Texto em excerto =>
↓

Qual é a intenção do Papa Francisco
ao colocar os jovens “no centro da atenção”
da Igreja, como escreve na carta de apresentação
do Documento preparatório para a XV Assembleia
Geral do Sínodo dos Bispos?
Ao convocar o Sínodo sobre os Jovens, a Fé
e o Discernimento Vocacional [a realizar no Vaticano,
em outubro de 2018], o Santo Padre está a obedecer
à Igreja, porque o Sínodo não é
inventado pelo Papa; o que acontece é que no final
de cada Sínodo é pedido às conferências
episcopais que indiquem que tema é que propõem
para o Sínodo seguinte.

↑

Instruções das tarefas =>
• 1. De acordo com o excerto sobre o Sínodo dos Bispos, em que mês e ano se realizará o Sínodo sobre os Jovens, a Fé e o Discernimento Vocacional?
• 2. Resuma em duas frases o excerto sobre o Sínodo dos Bispos.

Dados fornecidos =>
↓

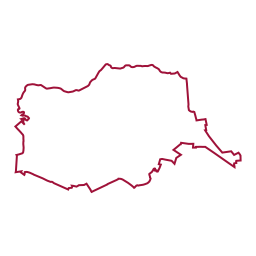 Misca, Arad, Romania
{"feature_id": "2599482B74682975600135", "entity_name": "Misca", "entity_type": "district", "adm_level": 2, "iso_a3": "ROU", "parent_name": "Romania", "parent_adm1": "Arad", "projection": "natural_earth1", "projection_center": [21.638, 46.618], "detail": "fine", "context": "isolated", "style": "outline", "palette": "rose", "viewbox_px": 256, "rotation_deg": 0, "n_neighbors": 0, "source": "geoboundaries", "source_scale": "gbopen_adm2", "svg_char_len": 5563}
<svg xmlns="http://www.w3.org/2000/svg" viewBox="0 0 256 256"><path d="M20.8,172.3L24.3,174.9L24.5,174.6L24.8,172.1L26.1,171.9L27.4,172.0L29.5,172.6L33.1,174.2L33.7,174.6L42.6,178.3L47.0,180.5L47.7,180.8L49.6,181.5L50.6,181.9L51.0,181.9L51.5,181.8L51.8,181.8L52.2,181.9L52.8,182.3L53.4,182.7L53.8,183.1L68.2,189.5L68.7,188.1L69.2,188.1L70.0,187.9L71.7,187.8L72.2,186.8L72.3,186.6L72.4,186.4L72.3,186.2L72.0,185.7L73.0,185.8L74.4,186.1L76.5,186.6L77.1,186.3L78.0,185.8L78.9,185.2L84.0,185.0L86.5,183.7L90.6,189.9L90.8,190.6L91.6,191.9L107.4,184.4L107.5,184.1L116.1,180.2L118.1,179.2L118.4,178.7L118.5,178.7L120.2,178.8L120.9,178.9L121.3,179.0L122.6,179.5L128.1,182.9L131.6,185.5L133.0,186.7L133.7,187.3L134.1,187.8L134.5,187.6L135.1,186.9L136.4,185.6L136.9,185.4L137.6,185.3L137.9,185.5L138.8,185.5L139.3,185.3L140.0,185.2L140.8,185.1L143.3,184.7L145.2,184.1L147.5,183.2L149.4,181.5L149.7,180.7L150.2,179.8L150.6,178.4L150.0,177.5L150.0,176.9L149.8,176.1L149.3,174.6L149.4,173.8L150.3,173.2L152.0,171.8L153.4,169.5L153.6,169.0L154.0,168.7L154.5,168.5L154.8,168.5L155.0,168.6L155.0,168.8L155.0,169.1L154.8,169.3L154.4,169.7L154.3,170.3L154.5,170.5L154.8,170.4L155.0,169.9L155.3,169.7L155.5,169.6L155.7,169.9L155.7,170.1L155.5,170.5L155.9,170.8L156.3,170.6L156.5,170.5L156.8,170.5L157.0,170.7L157.1,171.0L156.8,171.2L156.8,171.5L157.2,171.6L157.8,171.5L159.6,167.8L160.8,164.6L158.8,164.2L160.2,159.3L161.7,159.0L162.4,159.0L165.2,159.6L171.6,160.8L174.5,163.8L176.3,157.9L180.9,154.8L173.5,149.9L176.8,147.2L180.4,144.2L180.8,144.2L181.1,142.8L188.9,143.9L193.3,143.8L193.0,147.6L195.9,147.6L195.9,146.9L199.9,146.8L205.4,146.9L205.6,147.1L213.7,152.6L229.0,163.3L234.5,167.1L234.5,166.2L234.0,164.9L234.2,163.4L236.3,163.0L236.1,161.1L236.3,160.8L240.6,160.5L240.5,155.6L239.9,154.5L238.5,152.7L234.1,154.9L231.2,151.3L225.7,152.1L222.3,152.6L216.2,145.5L211.5,139.5L209.0,136.3L205.1,130.3L206.2,130.1L205.3,125.1L206.7,124.9L205.5,119.1L203.3,119.5L201.9,119.6L199.8,119.9L197.4,120.3L196.5,120.4L196.4,119.6L195.9,117.9L195.3,115.5L194.3,112.0L193.2,111.6L192.5,111.9L190.8,111.5L189.8,110.9L188.9,110.1L188.3,106.5L188.5,104.5L188.4,103.0L187.0,84.7L187.0,83.9L186.4,78.6L185.9,78.5L184.8,78.5L183.4,78.3L180.7,76.8L179.6,75.4L178.7,73.9L178.2,73.1L177.5,72.0L176.4,72.6L174.7,73.5L171.0,73.8L170.4,73.1L170.0,72.7L169.8,72.8L168.5,73.1L167.5,73.2L164.9,72.6L162.4,72.5L161.2,72.1L160.3,71.4L159.8,70.8L159.4,70.1L158.7,69.1L156.9,68.0L156.0,67.6L154.6,66.8L153.7,66.2L153.3,65.5L152.8,65.2L152.4,65.0L151.8,64.9L151.1,65.0L150.4,65.2L149.8,65.4L149.1,65.6L148.4,65.9L147.9,66.0L147.1,66.1L146.2,66.0L145.5,66.0L144.7,66.0L143.6,66.1L142.7,66.2L142.3,66.3L141.8,66.2L140.9,65.9L140.1,65.9L139.1,65.9L138.3,65.8L137.5,65.8L137.0,65.8L136.4,65.9L135.7,66.2L134.7,66.7L134.3,66.9L133.8,67.0L133.2,67.1L132.6,67.1L132.1,67.1L131.4,67.0L130.8,66.6L130.4,66.2L129.9,65.8L129.6,65.5L129.2,65.4L128.6,65.3L128.1,65.3L127.3,65.3L126.6,65.3L125.8,65.4L125.2,65.7L124.7,66.2L124.4,66.6L123.9,67.2L123.4,67.6L122.7,67.8L121.8,68.1L121.3,68.2L120.9,68.4L120.5,68.5L119.6,68.5L116.8,68.2L115.8,68.1L115.0,68.0L114.2,68.0L113.4,68.1L112.8,68.2L112.1,68.0L111.4,67.5L111.0,67.0L110.9,66.6L110.8,66.2L110.6,65.8L110.0,65.4L109.2,65.2L107.6,64.1L107.2,64.1L106.6,64.2L105.8,64.4L105.5,64.7L102.5,68.3L101.1,69.9L100.8,70.2L99.8,70.9L99.3,71.4L98.6,72.5L95.3,78.4L94.9,78.8L92.6,79.8L91.9,80.3L90.1,82.3L89.2,84.7L87.9,86.0L79.1,90.5L78.5,90.6L77.0,90.2L76.4,90.1L75.7,90.2L73.2,91.4L72.5,91.6L68.9,92.2L68.3,92.3L67.8,92.2L66.6,91.9L64.6,91.3L64.0,91.1L63.4,90.7L62.9,90.3L61.2,88.9L60.9,88.7L60.2,88.4L58.7,88.0L57.5,87.8L54.6,87.6L54.1,87.6L53.4,87.6L51.7,87.9L50.2,88.2L48.6,88.4L47.5,88.6L46.9,88.6L46.6,88.6L45.9,88.3L43.2,86.5L41.1,85.1L40.7,85.0L39.8,85.1L38.4,85.3L38.2,85.3L36.6,85.0L34.0,84.3L33.5,84.3L32.6,84.2L31.7,84.3L28.3,84.8L27.9,84.9L27.6,85.0L27.4,85.1L25.7,86.6L25.5,87.0L25.2,87.6L25.1,87.9L25.1,88.4L25.2,89.5L25.2,90.0L25.0,90.7L23.8,92.2L23.2,93.1L22.6,94.4L22.0,96.0L21.9,96.5L21.7,97.0L21.5,97.4L21.3,97.9L21.0,98.2L20.7,98.5L20.4,98.8L19.8,99.0L18.6,99.3L17.9,99.4L18.2,101.1L18.0,102.6L17.8,103.6L17.7,104.0L17.8,104.4L18.0,105.0L18.3,105.7L19.1,107.4L19.5,108.3L19.4,108.5L19.3,108.8L18.6,108.9L18.4,109.0L18.1,109.3L18.0,109.6L17.9,109.8L17.9,110.3L18.0,110.8L18.2,111.3L18.4,111.7L18.6,111.9L18.9,112.2L19.1,112.3L19.6,112.5L20.3,112.5L20.9,112.5L21.9,112.0L22.3,111.9L22.7,111.8L23.2,111.8L23.6,111.9L23.9,112.1L24.0,112.4L24.0,112.8L23.8,113.4L23.5,113.8L22.8,114.3L22.0,114.8L21.5,115.3L21.9,115.4L22.3,115.6L22.5,115.7L23.3,115.6L24.2,115.5L24.8,115.6L25.3,115.7L25.9,116.1L26.5,116.3L27.1,116.5L27.7,116.7L28.1,117.2L28.6,117.8L29.0,118.2L28.9,118.6L28.1,119.3L27.6,120.0L27.2,120.4L26.8,120.4L26.4,120.2L26.0,120.0L25.4,119.2L25.0,118.7L24.7,118.3L24.2,118.2L23.9,118.2L23.3,118.4L22.3,118.7L21.3,119.0L21.7,119.3L22.2,119.5L22.5,119.6L23.1,119.6L23.6,119.9L23.7,120.0L23.6,120.5L23.4,120.8L23.3,121.4L23.3,121.8L23.4,122.4L23.5,122.8L24.1,123.9L24.7,124.7L23.8,123.8L23.3,123.3L21.4,121.3L16.0,126.0L15.4,126.5L16.9,128.2L18.0,129.4L18.9,130.3L19.9,131.4L21.1,132.7L21.9,133.7L22.7,134.5L23.0,134.9L23.1,135.3L23.2,135.5L23.3,135.7L23.3,135.8L23.3,136.0L23.4,136.5L23.4,136.8L23.4,137.2L23.4,138.2L23.4,139.2L23.5,139.9L23.5,140.5L23.5,141.2L23.5,141.4L23.4,141.5L23.3,143.0L23.3,144.3L23.4,145.1L23.5,146.3L23.6,147.2L23.6,148.2L23.5,149.1L23.5,150.0L23.3,151.3L23.1,152.4L22.8,152.8L22.5,153.2L22.3,153.3L18.9,154.4L16.5,155.0L16.9,155.7L15.9,171.3L15.7,172.2L21.3,171.3L20.8,172.3Z" fill="none" stroke="#9f1239" stroke-width="2"/></svg>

↑

Respostas ao exercício =>
• 1. Em outubro de 2018.

• 2. O excerto pergunta qual é a intenção do Papa Francisco ao colocar os jovens "no centro da atenção" da Igreja, como escreve na carta de apresentação do Documento preparatório para a XV Assembleia Geral do Sínodo dos Bispos. A resposta explica que, ao convocar o Sínodo sobre os Jovens, o Papa está a obedecer à Igreja, porque no final de cada Sínodo se pede às conferências episcopais que proponham o tema do Sínodo seguinte.